Daschle got the hint and folded his presidential bid, but with Gephardt and at least a half-dozen other Senate Democrats exploring 2004 presidential candidacies, 2003 will feature plenty of Capitol Hill showboating. But the proper calculation for a presidential campaign is not necessarily the proper calculation for effective legislative opposition. Indeed, if Democrats want to position their party for electoral success in the future, they’ll have to recognize that their party’s future will be decided by how aggressively they oppose a popular yet vulnerable President. To get it right, Democrats have to approach the 108th Congress a lot more strategically than they did the dismal 107th. To wit, they must:
§ Get back to economic basics. Since Bush became President, 1.8 million manufacturing jobs have been lost, unemployment has soared and confidence in the economy has plummeted. New House minority leader Nancy Pelosi proved her worth by filleting the Administration for allowing 800,000 families to lose unemployment benefits during the holiday season. Bush aides were so rattled they included a tepid extension of benefits in the President’s “jobs and growth” plan. Democrats should hold out for better benefits and mount a fierce fight against the plan’s call for eliminating taxes on dividends and speeding up income-tax cuts for the rich. Some Democrats will shudder when the President accuses the party of engaging in “class warfare.” But smart Democrats will counter by echoing Vermont Independent Bernie Sanders’s line: “The Republicans started waging a class war on working-class and middle-class Americans on January 20, 2001. All we are doing is fighting back on behalf of the victims of Administration policies.”
§ Stop avoiding issues of war and peace. While the majority of Democrats in Congress opposed last fall’s vote to hand Bush a blank check to wage war on Iraq, the party has no coherent stance regarding Iraq, North Korea or the war on terrorism. Instead of letting the agenda be set by Administration apologists like Daschle and Joe Lieberman–another presidential hopeful–senior Senate Democrats like Bob Graham, Dan Inouye and Carl Levin, all foes of the Iraq resolution, should be encouraged to fashion a critique that exposes the true costs of imperial ambitions (which empty the domestic treasury into the Defense Department trough), advance a pragmatic policy that supports containment rather than confrontation and position their party on the side of the multilateral approaches to foreign policy that polls show Americans favor.
§ Fight Medicare privatization. New Senate majority leader Bill Frist, a healthcare industry millionaire, has a lot of ambitious ideas about privatizing Medicare and Medicaid. Frist and the White House will seek to cloak their schemes in complex funding mechanisms, and they’ll try to soften the blow by promising to increase cash flow for states that have historically felt cheated; Congressional Democrats must get some Ross Perot-style charts and start educating voters about how privatization of healthcare programs is as dangerous as privatization of Social Security.

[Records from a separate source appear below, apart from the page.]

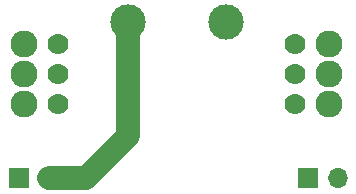
<source format=gbl>
G04 #@! TF.FileFunction,Copper,L2,Bot,Signal*
%FSLAX46Y46*%
G04 Gerber Fmt 4.6, Leading zero omitted, Abs format (unit mm)*
G04 Created by KiCad (PCBNEW 4.0.6) date Sun May 21 15:13:49 2017*
%MOMM*%
%LPD*%
G01*
G04 APERTURE LIST*
%ADD10C,0.100000*%
%ADD11C,3.000000*%
%ADD12R,1.700000X1.700000*%
%ADD13O,1.700000X1.700000*%
%ADD14C,1.778000*%
%ADD15C,2.286000*%
%ADD16C,2.000000*%
G04 APERTURE END LIST*
D10*
D11*
X126275000Y-98100000D03*
X134525000Y-98100000D03*
D12*
X117000000Y-111250000D03*
D13*
X119540000Y-111250000D03*
D12*
X141500000Y-111250000D03*
D13*
X144040000Y-111250000D03*
D14*
X120310000Y-105040000D03*
X120310000Y-102500000D03*
X120310000Y-99960000D03*
D15*
X117500000Y-105040000D03*
X117500000Y-102500000D03*
X117500000Y-99960000D03*
D14*
X140440000Y-99960000D03*
X140440000Y-102500000D03*
X140440000Y-105040000D03*
D15*
X143250000Y-99960000D03*
X143250000Y-102500000D03*
X143250000Y-105040000D03*
D16*
X126275000Y-98100000D02*
X126275000Y-107725000D01*
X122750000Y-111250000D02*
X119540000Y-111250000D01*
X126275000Y-107725000D02*
X122750000Y-111250000D01*
M02*

</source>
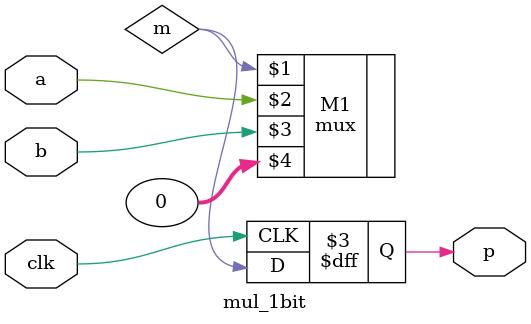
<source format=v>
`timescale 1ns / 1ps

module mul_1bit(a,b,clk,p);
input a;
input b;
input clk;
output reg p;
wire m;
wire h1,h2,h3,h4;

mux M1(m,a,b,0);

always @(posedge clk)
begin
p<=m;
end

endmodule


</source>
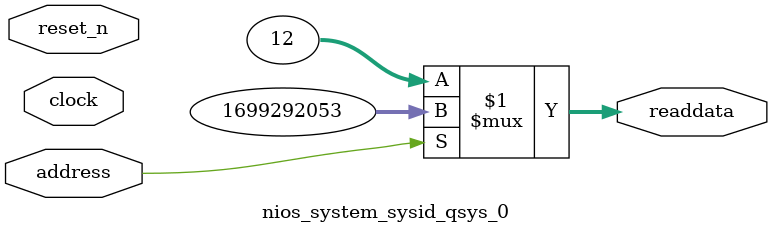
<source format=v>



// synthesis translate_off
`timescale 1ns / 1ps
// synthesis translate_on

// turn off superfluous verilog processor warnings 
// altera message_level Level1 
// altera message_off 10034 10035 10036 10037 10230 10240 10030 

module nios_system_sysid_qsys_0 (
               // inputs:
                address,
                clock,
                reset_n,

               // outputs:
                readdata
             )
;

  output  [ 31: 0] readdata;
  input            address;
  input            clock;
  input            reset_n;

  wire    [ 31: 0] readdata;
  //control_slave, which is an e_avalon_slave
  assign readdata = address ? 1699292053 : 12;

endmodule



</source>
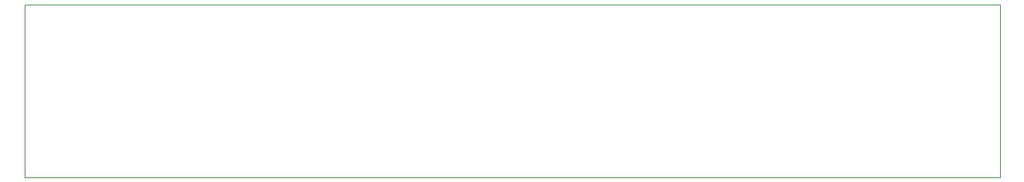
<source format=gtp>
G75*
%MOIN*%
%OFA0B0*%
%FSLAX25Y25*%
%IPPOS*%
%LPD*%
%AMOC8*
5,1,8,0,0,1.08239X$1,22.5*
%
%ADD10C,0.00100*%
D10*
X0079937Y0048067D02*
X0501197Y0048067D01*
X0501197Y0122870D01*
X0079937Y0122870D01*
X0079937Y0048067D01*
M02*

</source>
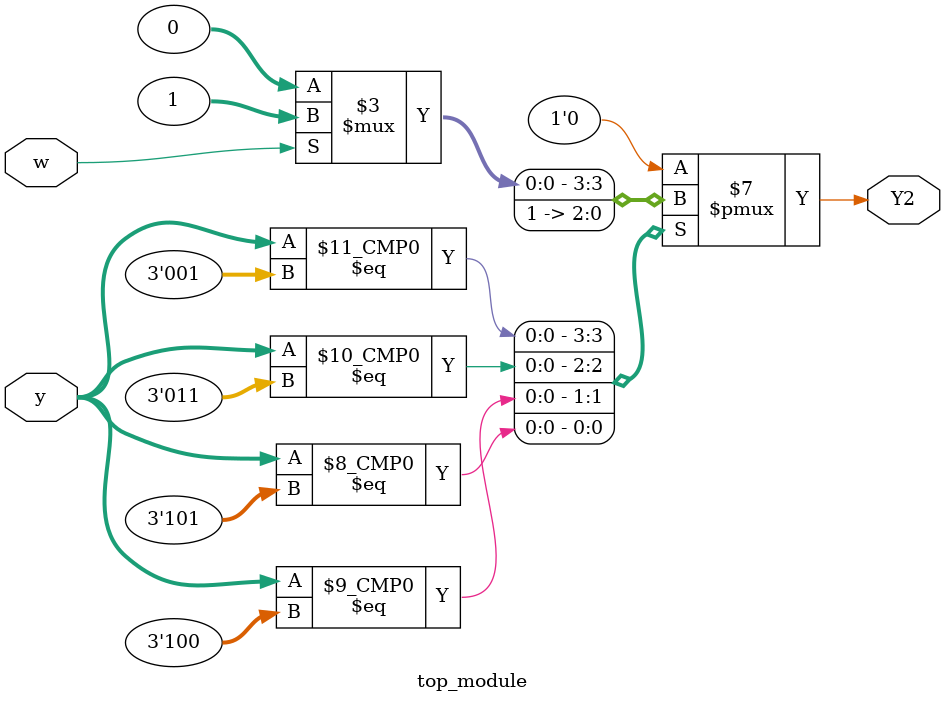
<source format=sv>
module top_module(
    input [3:1] y,  // Current state
    input w,        // Input signal
    output reg Y2   // Next state y[2]
);

    // State encoding
    parameter A = 3'b000;
    parameter B = 3'b001;
    parameter C = 3'b010;
    parameter D = 3'b011;
    parameter E = 3'b100;
    parameter F = 3'b101;

    always @(*) begin
        case (y)
            A: Y2 = 0;  // Next state code for just y[2] in A
            B: Y2 = (w == 1) ? 1 : 0;  // B transitions to D on w=1, i.e., 011,y[2]=1, else 010,y[2]=0
            C: Y2 = 0;  // Next state code for just y[2] in C
            D: Y2 = (w == 1) ? 1 : 1;  // D transitions to F on w=0 or A on w=1, both have y[2]=1
            E: Y2 = 1;  // Next state code for just y[2] in E
            F: Y2 = 1;  // Next state code for just y[2] in F
            default: Y2 = 0;  // Default case, should not happen
        endcase
    end

endmodule

</source>
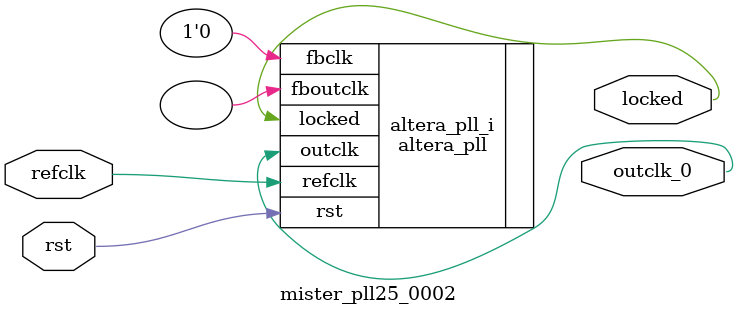
<source format=v>
`timescale 1ns/10ps
module  mister_pll25_0002(

	// interface 'refclk'
	input wire refclk,

	// interface 'reset'
	input wire rst,

	// interface 'outclk0'
	output wire outclk_0,

	// interface 'locked'
	output wire locked
);

	altera_pll #(
		.fractional_vco_multiplier("false"),
		.reference_clock_frequency("50.0 MHz"),
		.operation_mode("direct"),
		.number_of_clocks(1),
		.output_clock_frequency0("25.000000 MHz"),
		.phase_shift0("0 ps"),
		.duty_cycle0(50),
		.output_clock_frequency1("0 MHz"),
		.phase_shift1("0 ps"),
		.duty_cycle1(50),
		.output_clock_frequency2("0 MHz"),
		.phase_shift2("0 ps"),
		.duty_cycle2(50),
		.output_clock_frequency3("0 MHz"),
		.phase_shift3("0 ps"),
		.duty_cycle3(50),
		.output_clock_frequency4("0 MHz"),
		.phase_shift4("0 ps"),
		.duty_cycle4(50),
		.output_clock_frequency5("0 MHz"),
		.phase_shift5("0 ps"),
		.duty_cycle5(50),
		.output_clock_frequency6("0 MHz"),
		.phase_shift6("0 ps"),
		.duty_cycle6(50),
		.output_clock_frequency7("0 MHz"),
		.phase_shift7("0 ps"),
		.duty_cycle7(50),
		.output_clock_frequency8("0 MHz"),
		.phase_shift8("0 ps"),
		.duty_cycle8(50),
		.output_clock_frequency9("0 MHz"),
		.phase_shift9("0 ps"),
		.duty_cycle9(50),
		.output_clock_frequency10("0 MHz"),
		.phase_shift10("0 ps"),
		.duty_cycle10(50),
		.output_clock_frequency11("0 MHz"),
		.phase_shift11("0 ps"),
		.duty_cycle11(50),
		.output_clock_frequency12("0 MHz"),
		.phase_shift12("0 ps"),
		.duty_cycle12(50),
		.output_clock_frequency13("0 MHz"),
		.phase_shift13("0 ps"),
		.duty_cycle13(50),
		.output_clock_frequency14("0 MHz"),
		.phase_shift14("0 ps"),
		.duty_cycle14(50),
		.output_clock_frequency15("0 MHz"),
		.phase_shift15("0 ps"),
		.duty_cycle15(50),
		.output_clock_frequency16("0 MHz"),
		.phase_shift16("0 ps"),
		.duty_cycle16(50),
		.output_clock_frequency17("0 MHz"),
		.phase_shift17("0 ps"),
		.duty_cycle17(50),
		.pll_type("General"),
		.pll_subtype("General")
	) altera_pll_i (
		.rst	(rst),
		.outclk	({outclk_0}),
		.locked	(locked),
		.fboutclk	( ),
		.fbclk	(1'b0),
		.refclk	(refclk)
	);
endmodule


</source>
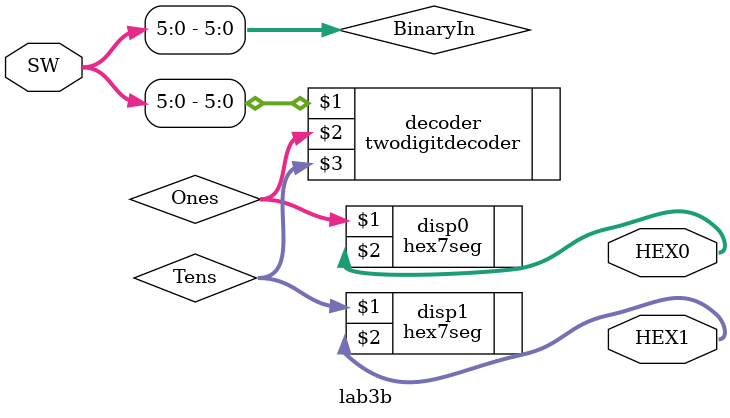
<source format=v>
/*
Oscar Reyes-Sanchez
Lab 3 part b
22 February 2023

*/

module lab3b (SW, HEX0, HEX1);
	input [9:0] SW;
	output [0:6] HEX0, HEX1;
	
	wire [5:0] BinaryIn = SW[5:0];
	wire [3:0] Ones, Tens;
	
	twodigitdecoder decoder (BinaryIn, Ones, Tens);
	defparam decoder.bit = 6;
	
	hex7seg disp0 (Ones, HEX0);
	hex7seg disp1 (Tens, HEX1);	
	
endmodule
</source>
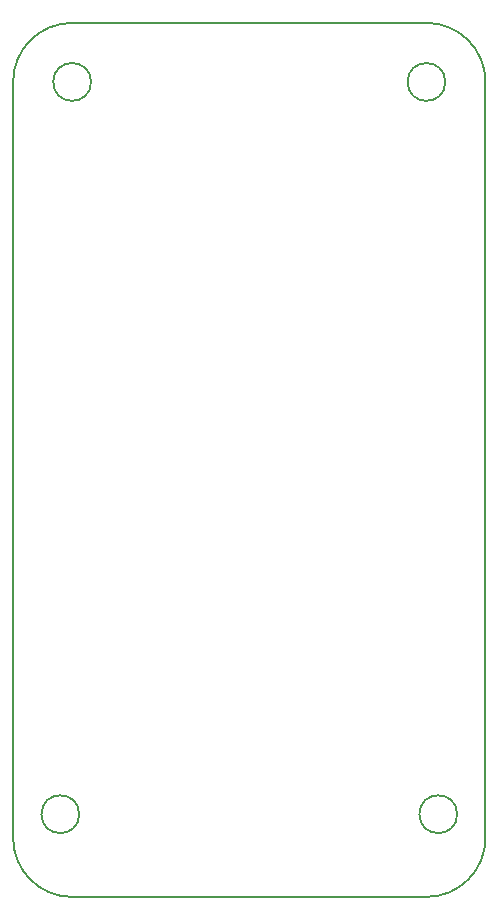
<source format=gbr>
%TF.GenerationSoftware,KiCad,Pcbnew,(6.0.10)*%
%TF.CreationDate,2023-02-16T14:40:38+00:00*%
%TF.ProjectId,Supplytest,53757070-6c79-4746-9573-742e6b696361,rev?*%
%TF.SameCoordinates,Original*%
%TF.FileFunction,Profile,NP*%
%FSLAX46Y46*%
G04 Gerber Fmt 4.6, Leading zero omitted, Abs format (unit mm)*
G04 Created by KiCad (PCBNEW (6.0.10)) date 2023-02-16 14:40:38*
%MOMM*%
%LPD*%
G01*
G04 APERTURE LIST*
%TA.AperFunction,Profile*%
%ADD10C,0.200000*%
%TD*%
G04 APERTURE END LIST*
D10*
X192870000Y-123820000D02*
G75*
G03*
X192870000Y-123820000I-1600000J0D01*
G01*
X224870000Y-123820000D02*
G75*
G03*
X224870000Y-123820000I-1600000J0D01*
G01*
X223870000Y-61820000D02*
G75*
G03*
X223870000Y-61820000I-1600000J0D01*
G01*
X193870000Y-61820000D02*
G75*
G03*
X193870000Y-61820000I-1600000J0D01*
G01*
X187270000Y-125820000D02*
G75*
G03*
X192270000Y-130820000I5000000J0D01*
G01*
X187270000Y-61820000D02*
X187270000Y-125820000D01*
X192270000Y-56820000D02*
G75*
G03*
X187270000Y-61820000I0J-5000000D01*
G01*
X222270000Y-56820000D02*
X192270000Y-56820000D01*
X227270000Y-61820000D02*
G75*
G03*
X222270000Y-56820000I-5000000J0D01*
G01*
X227270000Y-125820000D02*
X227270000Y-61820000D01*
X222270000Y-130820000D02*
G75*
G03*
X227270000Y-125820000I0J5000000D01*
G01*
X192270000Y-130820000D02*
X222270000Y-130820000D01*
M02*

</source>
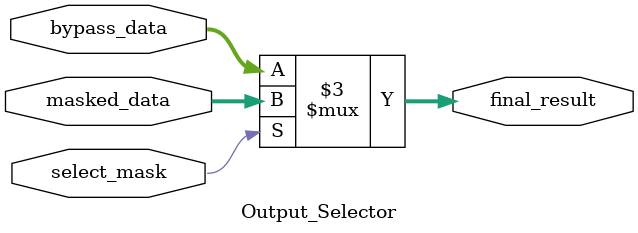
<source format=sv>
module Masked_XNOR (
    input        en_mask,
    input  [3:0] mask, data,
    output [3:0] res
);
    wire [3:0] masked_result;
    wire [3:0] bypass_result;
    
    // 子模块实例化
    XNOR_Operation xnor_op (
        .mask_data(mask),
        .input_data(data),
        .xnor_result(masked_result)
    );
    
    Bypass_Logic bypass_logic (
        .data_in(data),
        .data_out(bypass_result)
    );
    
    Output_Selector output_sel (
        .select_mask(en_mask),
        .masked_data(masked_result),
        .bypass_data(bypass_result),
        .final_result(res)
    );
    
endmodule

// XNOR操作子模块
module XNOR_Operation (
    input  [3:0] mask_data,
    input  [3:0] input_data,
    output [3:0] xnor_result
);
    assign xnor_result = ~(input_data ^ mask_data);
endmodule

// 数据直通子模块
module Bypass_Logic (
    input  [3:0] data_in,
    output [3:0] data_out
);
    assign data_out = data_in;
endmodule

// 输出选择器子模块
module Output_Selector (
    input        select_mask,
    input  [3:0] masked_data,
    input  [3:0] bypass_data,
    output reg [3:0] final_result
);
    // 将条件运算符(? :)转换为if-else结构
    always @(*) begin
        if (select_mask) begin
            final_result = masked_data;
        end else begin
            final_result = bypass_data;
        end
    end
endmodule
</source>
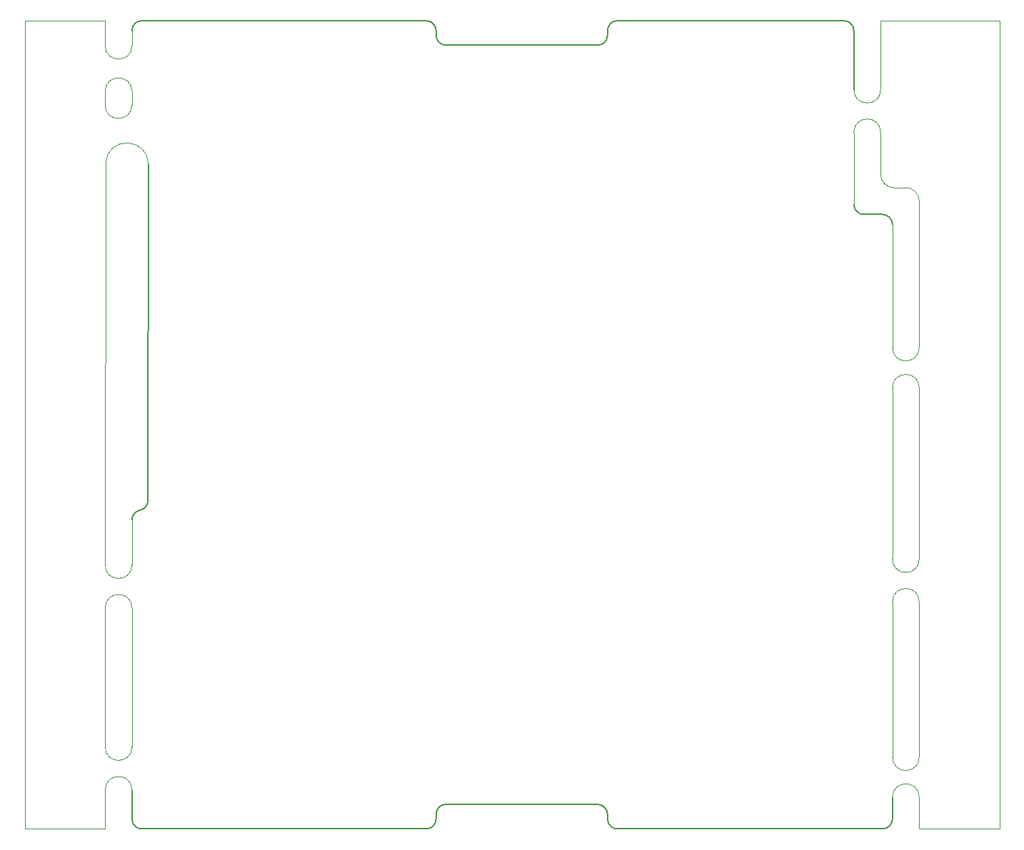
<source format=gbr>
%TF.GenerationSoftware,KiCad,Pcbnew,8.0.2*%
%TF.CreationDate,2024-06-04T21:53:01-04:00*%
%TF.ProjectId,SilverSat_Comms,53696c76-6572-4536-9174-5f436f6d6d73,1.0 Beta*%
%TF.SameCoordinates,Original*%
%TF.FileFunction,Profile,NP*%
%FSLAX46Y46*%
G04 Gerber Fmt 4.6, Leading zero omitted, Abs format (unit mm)*
G04 Created by KiCad (PCBNEW 8.0.2) date 2024-06-04 21:53:01*
%MOMM*%
%LPD*%
G01*
G04 APERTURE LIST*
%TA.AperFunction,Profile*%
%ADD10C,0.100000*%
%TD*%
%TA.AperFunction,Profile*%
%ADD11C,0.200000*%
%TD*%
G04 APERTURE END LIST*
D10*
X195410000Y-140667300D02*
X195410000Y-122252300D01*
X102065000Y-144551982D02*
X102065000Y-149189000D01*
D11*
X105240000Y-147995200D02*
X105240000Y-144551982D01*
D10*
X190838000Y-66562800D02*
G75*
G02*
X194013000Y-66562800I1587500J0D01*
G01*
D11*
X161625000Y-55031200D02*
G75*
G02*
X160431200Y-56225000I-1193800J0D01*
G01*
X107145000Y-110212700D02*
G75*
G02*
X106192500Y-111381859I-1193800J0D01*
G01*
X194216200Y-149189000D02*
X162818800Y-149189000D01*
X190838000Y-61482800D02*
X190838000Y-54497800D01*
D10*
X198585000Y-92089800D02*
G75*
G02*
X195410000Y-92089800I-1587500J0D01*
G01*
X102065000Y-53304000D02*
X102065000Y-54497800D01*
D11*
X160431200Y-56225000D02*
X142498800Y-56225000D01*
D10*
X105240000Y-117881982D02*
G75*
G02*
X102065000Y-117881982I-1587500J0D01*
G01*
X105240000Y-139471982D02*
G75*
G02*
X102065000Y-139471982I-1587500J0D01*
G01*
D11*
X107191173Y-70363000D02*
X107145000Y-110212700D01*
X161625000Y-54497800D02*
G75*
G02*
X162818800Y-53304000I1193800J0D01*
G01*
D10*
X102065000Y-53304000D02*
X92540000Y-53304000D01*
X92540000Y-53304000D02*
X92540000Y-54497800D01*
D11*
X142498800Y-56225000D02*
G75*
G02*
X141305000Y-55031200I0J1193800D01*
G01*
D10*
X195410000Y-96852300D02*
G75*
G02*
X198585000Y-96852300I1587500J0D01*
G01*
X194013000Y-61482800D02*
G75*
G02*
X190838000Y-61482800I-1587500J0D01*
G01*
X195410000Y-92089800D02*
X195410000Y-77484800D01*
X198585000Y-117172300D02*
G75*
G02*
X195410000Y-117172300I-1587500J0D01*
G01*
X102065000Y-139471982D02*
X102065000Y-122961982D01*
X102065000Y-117881982D02*
X102108000Y-70236000D01*
X102065000Y-122961982D02*
G75*
G02*
X105240000Y-122961982I1587500J0D01*
G01*
D11*
X195410000Y-145429800D02*
X195410000Y-147995200D01*
D10*
X105219500Y-63314500D02*
X105240000Y-61684482D01*
X105240000Y-139471982D02*
X105240000Y-122961982D01*
D11*
X106433800Y-53304000D02*
X140111200Y-53304000D01*
D10*
X105219500Y-63314500D02*
G75*
G02*
X102044500Y-63314500I-1587500J0D01*
G01*
X195572156Y-73115747D02*
G75*
G02*
X194013053Y-71528500I14044J1573147D01*
G01*
X190838000Y-66562800D02*
X190838000Y-75097200D01*
X102065000Y-56286982D02*
X102065000Y-54497800D01*
X195410000Y-145429800D02*
G75*
G02*
X198585000Y-145429800I1587500J0D01*
G01*
X198585000Y-140667300D02*
G75*
G02*
X195410000Y-140667300I-1587500J0D01*
G01*
X194013000Y-66562800D02*
X194013000Y-71528500D01*
D11*
X106433800Y-149189000D02*
G75*
G02*
X105240000Y-147995200I0J1193800D01*
G01*
D10*
X102044500Y-63314500D02*
X102065000Y-61684482D01*
D11*
X140111200Y-149189000D02*
X106433800Y-149189000D01*
X141305000Y-147461800D02*
G75*
G02*
X142498800Y-146268000I1193800J0D01*
G01*
D10*
X92540000Y-54497800D02*
X92540000Y-149189000D01*
D11*
X162818800Y-149189000D02*
G75*
G02*
X161625000Y-147995200I0J1193800D01*
G01*
X140111200Y-53304000D02*
G75*
G02*
X141305000Y-54497800I0J-1193800D01*
G01*
D10*
X198585000Y-140667300D02*
X198585000Y-122252300D01*
D11*
X141305000Y-55031200D02*
X141305000Y-54497800D01*
D10*
X198585000Y-149189000D02*
X208110000Y-149189000D01*
X198585000Y-149189000D02*
X198585000Y-145429800D01*
X196997500Y-73113309D02*
X195572156Y-73115747D01*
D11*
X194216200Y-76291000D02*
X192031800Y-76291000D01*
D10*
X102065000Y-144551982D02*
G75*
G02*
X105240000Y-144551982I1587500J0D01*
G01*
D11*
X162818800Y-53304000D02*
X189644200Y-53304000D01*
D10*
X105240000Y-56286982D02*
X105240000Y-54497800D01*
D11*
X195410000Y-147995200D02*
G75*
G02*
X194216200Y-149189000I-1193800J0D01*
G01*
D10*
X102065000Y-149189000D02*
X92540000Y-149189000D01*
D11*
X161625000Y-54497800D02*
X161625000Y-55031200D01*
X105240000Y-112551018D02*
G75*
G02*
X106192496Y-111381842I1193800J18D01*
G01*
X189644200Y-53304000D02*
G75*
G02*
X190838000Y-54497800I0J-1193800D01*
G01*
D10*
X105240000Y-56286982D02*
G75*
G02*
X102065000Y-56286982I-1587500J0D01*
G01*
D11*
X142498800Y-146268000D02*
X160431200Y-146268000D01*
X141305000Y-147995200D02*
X141305000Y-147461800D01*
X161625000Y-147461800D02*
X161625000Y-147995200D01*
D10*
X198585000Y-92089800D02*
X198585000Y-74700809D01*
X195410000Y-122252300D02*
G75*
G02*
X198585000Y-122252300I1587500J0D01*
G01*
X208110000Y-149189000D02*
X208110000Y-53304000D01*
X195410000Y-117172300D02*
X195410000Y-96852300D01*
D11*
X141305000Y-147995200D02*
G75*
G02*
X140111200Y-149189000I-1193800J0D01*
G01*
X105240000Y-54497800D02*
G75*
G02*
X106433800Y-53304000I1193800J0D01*
G01*
X160431200Y-146268000D02*
G75*
G02*
X161625000Y-147461800I0J-1193800D01*
G01*
X194216200Y-76291000D02*
G75*
G02*
X195410000Y-77484800I0J-1193800D01*
G01*
D10*
X105240000Y-117881982D02*
X105240000Y-112551018D01*
X194013000Y-53304000D02*
X208110000Y-53304000D01*
X194013000Y-54497800D02*
X194013000Y-53304000D01*
X198585000Y-117172300D02*
X198585000Y-96852300D01*
X102065000Y-61684482D02*
G75*
G02*
X105240000Y-61684482I1587500J0D01*
G01*
X102108000Y-70236000D02*
G75*
G02*
X107191173Y-70363000I2540000J-127000D01*
G01*
X194013000Y-54497800D02*
X194013000Y-61482800D01*
D11*
X192031800Y-76291000D02*
G75*
G02*
X190838000Y-75097200I0J1193800D01*
G01*
D10*
X196997500Y-73113309D02*
G75*
G02*
X198584991Y-74700809I0J-1587491D01*
G01*
M02*

</source>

§ Challenge appointments. Bush will probably nominate at least one new Supreme Court Justice in 2003; he has already renominated Charles Pickering and Priscilla Owen, both previously rejected. Bush is also packing nonjudicial positions with extremists on issues ranging from abortion rights to environmental protection. Confirmation fights offer a chance not just to battle bad nominees but to highlight bad policies. Bush’s Treasury Secretary pick, CSX Corporation CEO John Snow, was guaranteed a pension of $2.4 million a year for life, yet the Administration wants to undermine workers’ pension protections. Why not oppose Snow unless he pledges to preserve pension rights for all Americans? Snow’s confirmation hearings also provide a chance to revisit corporate corruption questions Democrats let slide last year.
§ Refuse to let Trent Lott’s resignation end the debate about Republicans and race. With a civil rights voting record that’s as bad as Lott’s, Frist represents only a stylistic shift. Democrats should highlight the hypocrisy by a push for embracing the Leadership Conference on Civil Rights legislation to expand hate crimes laws, ban racial profiling and change the Administration’s education-funding formulas.
§ Build a grand coalition to defend civil liberties. Bob Barr is working with the ACLU, and William Safire is condemning Administration assaults on basic freedoms. Isn’t it time for Democrats to get serious about the Constitution? House Judiciary Committee chair James Sensenbrenner and ranking Democrat John Conyers have asserted their committee’s right to monitor the Patriot Act’s implications. That’s a start and, with a score of cities passing resolutions urging the act’s repeal, Democrats have plenty of “cover” for a defense of the Bill of Rights.